→ **Instructions for the task**: Each line of the data that mentions the string "tspan" needs to be identified and copied.

[Saved entries]

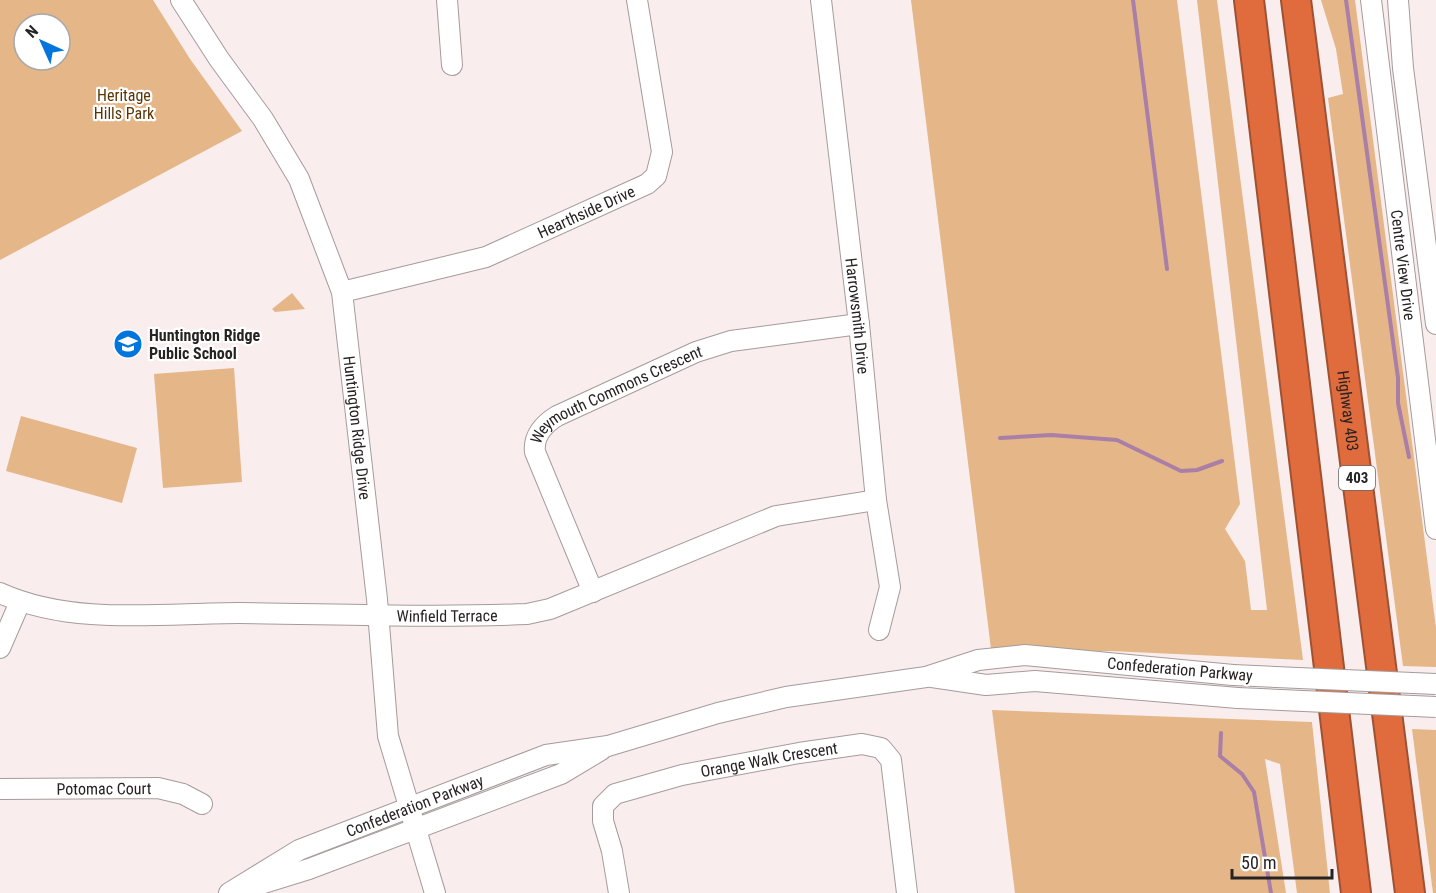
<svg xmlns="http://www.w3.org/2000/svg" width="1436" height="893" font-family="'Roboto Condensed',sans-serif">
<style>
.green{fill:#e5b688;fill-rule:evenodd}
.lines{fill:none;stroke-linecap:round;stroke-linejoin:round}
.stream{stroke:#a97ea7;stroke-width:4}
.minor-casing{stroke:#a69b9b;stroke-width:22}
.highway-casing{stroke:#9f5233;stroke-width:32}
.minor{stroke:#fff;stroke-width:20}
.highway{stroke:#e06b3c;stroke-width:28}
.minor-bridge-casing{stroke:#a69b9b;stroke-width:22;stroke-linecap:butt}
.minor-bridge{stroke:#fff;stroke-width:20}
.labels{text-anchor:middle;stroke-width:4.5;stroke-linejoin:round;paint-order:stroke}
.shield{fill:#fff;stroke:#686565;stroke-width:1.5}
.shield-label{font-size:15px;font-weight:bold;fill:#272323}
.park-label{font-size:16px;fill:#5b3503;stroke:#fff}
.street-label{font-size:16px;fill:#272323;stroke:#fff}
.poi-label{font-size:16px;font-weight:bold;fill:#272323;stroke:#fff;text-anchor:start}
</style>
<rect width="100%" height="100%" fill="#f9eded"/>
<!-- green -->
<g class="green">
<path d="M0,0H153L190,59L242,131L0,260ZM24,24H60V60H24Z"/>
<path d="M911,0H1177L1240,504L1225,529L1245,561L1251,610H1267L1197,0H1217L1303,660L1111,651L999,655L991,649Z"/>
<path d="M1321,0H1355L1436,628V667L1403,666L1328,98L1343,94L1336,49Z"/>
<path d="M292,293L305,309L275,312L272,309Z"/>
<path d="M234,368L242,482L163,488L154,374Z"/>
<path d="M21,416L137,448L122,503L6,471Z"/>
<path d="M992,710L1312,722L1330,893H1297L1280,764L1265,759L1286,893H1015Z"/>
<path d="M1412,729L1436,730V893H1433Z"/>
</g>
<g class="lines">
<!-- stream -->
<g class="stream">
<path d="M1133,0L1167,269"/>
<path d="M1346,0L1398,378V403L1409,457"/>
<path d="M1000,438L1051,435L1117,440L1181,471L1197,470L1222,461"/>
<path d="M1221,733L1220,756L1242,774L1254,792L1271,893"/>
</g>
<!-- minor casing -->
<g class="minor-casing">
<g id="minor">
<path id="s1" d="M181,0L219,59L263,119L299,179L342,292L377,599L388,736L435,893"/>
<path d="M447,0L452,65"/>
<path id="s2" d="M821,0L859,324L876,500L890,587L879,630"/>
<path id="s3" d="M1371,0L1436,529"/>
<path d="M1398,0L1403,68L1436,324"/>
<path id="s4" d="M342,292L486,257L647,184L656,176L662,152L637,0"/>
<path id="s5" d="M593,592L535,452C533,436 544,424 557,416L696,352L731,341L859,324"/>
<path id="s6" d="M0,593C73,626 162,613 239,613C335,614 431,618 527,614L550,609L776,516L876,500"/>
<path d="M0,648L20,602"/>
<path d="M932,677L986,685L1035,681L1238,698"/>
<path id="s7" d="M0,789L158,788L183,794L202,804"/>
<path d="M254,886L309,869L561,774L601,750"/>
<path id="s8" d="M229,893L299,850L546,755L608,746L718,713L786,697L926,677L978,660L1025,655L1233,675"/>
<path id="s9" d="M619,893L612,851L603,821V806L615,794L682,775L799,753L862,744L881,748L891,760L907,893"/>
</g>
</g>
<!-- highway casing -->
<g class="highway-casing">
<g id="highway">
<path d="M1249,0L1356,893"/>
<path id="s10" d="M1296,0L1410,893"/>
</g>
</g>
<!-- minor -->
<use href="#minor" class="minor"/>
<!-- highway -->
<use href="#highway" class="highway"/>
<!-- minor-bridge casing -->
<g class="minor-bridge-casing">
<g id="minor-bridge">
<path d="M1233,675L1436,684"/>
<path d="M1238,698L1436,707"/>
</g>
</g>
<!-- minor-bridge -->
<use href="#minor-bridge" class="minor-bridge"/>
</g>
<!-- icons -->
<defs>
<g id="school-disc" transform="scale(1.5)"><circle r="9.5" fill="#0175dc" stroke="#fff"/><path d="M0-5L7-2L0 1L-7-2ZM-4 1L0 2.5L4 1V4Q0 6-4 4Z" fill="#fff"/></g>
</defs>
<g fill-rule="evenodd">
<use href="#school-disc" x="128" y="344"/>
</g>
<g class="labels">
<!-- shield labels -->
<rect class="shield" x="1339" y="466" width="36" height="24" rx="4.5"/>
<g class="shield-label">
<text x="1357" y="483">403</text>
</g>
<!-- park labels -->
<g class="park-label">
<text x="124" y="101">Heritage<tspan x="124" dy="18">Hills Park</tspan></text>
</g>
<!-- street labels -->
<g class="street-label">
<text dy="6" stroke="none"><textPath href="#s4" startOffset="258">Hearthside Drive</textPath></text>
<text dy="6" stroke="none"><textPath href="#s3" startOffset="267">Centre View Drive</textPath></text>
<text dy="6" stroke="none"><textPath href="#s2" startOffset="318">Harrowsmith Drive</textPath></text>
<text dy="6" stroke="none"><textPath href="#s5" startOffset="258">Weymouth Commons Crescent</textPath></text>
<text dy="6" stroke="none"><textPath href="#s10" startOffset="414">Highway 403</textPath></text>
<text dy="6" stroke="none"><textPath href="#s1" startOffset="472">Huntington Ridge Drive</textPath></text>
<text dy="6" stroke="none"><textPath href="#s6" startOffset="450">Winfield Terrace</textPath></text>
<text transform="translate(1180 669) rotate(5)" y="6">Confederation Parkway</text>
<text dy="6" stroke="none"><textPath href="#s9" startOffset="264">Orange Walk Crescent</textPath></text>
<text dy="6" stroke="none"><textPath href="#s7" startOffset="104">Potomac Court</textPath></text>
<text dy="6" stroke="none"><textPath href="#s8" startOffset="206">Confederation Parkway</textPath></text>
</g>
<!-- poi labels -->
<g class="poi-label">
<text x="149" y="341">Huntington Ridge<tspan x="149" dy="18">Public School</tspan></text>
</g>
</g>
<!-- north arrow -->
<g transform="translate(42 42) rotate(315)"><circle r="28" fill="#ffffff" stroke="#a9a7a7" stroke-width="1.5"/>
<path d="M0-4.5L10 22L0 15L-10 22Z" fill="#0175dc"/>
<text y="-9" font-size="16" font-weight="bold" text-anchor="middle" fill="#272323">N</text>
</g>
<!-- scale -->
<path d="M1232 869v9h100v-9" fill="none" stroke="#272323" stroke-width="3"/>
<text x="1241" y="869" font-size="18" fill="#272323" stroke="#ffffff" stroke-width="4.5" paint-order="stroke">50 m</text>
</svg>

→ **Exercise result**:
<text x="124" y="101">Heritage<tspan x="124" dy="18">Hills Park</tspan></text>
<text x="149" y="341">Huntington Ridge<tspan x="149" dy="18">Public School</tspan></text>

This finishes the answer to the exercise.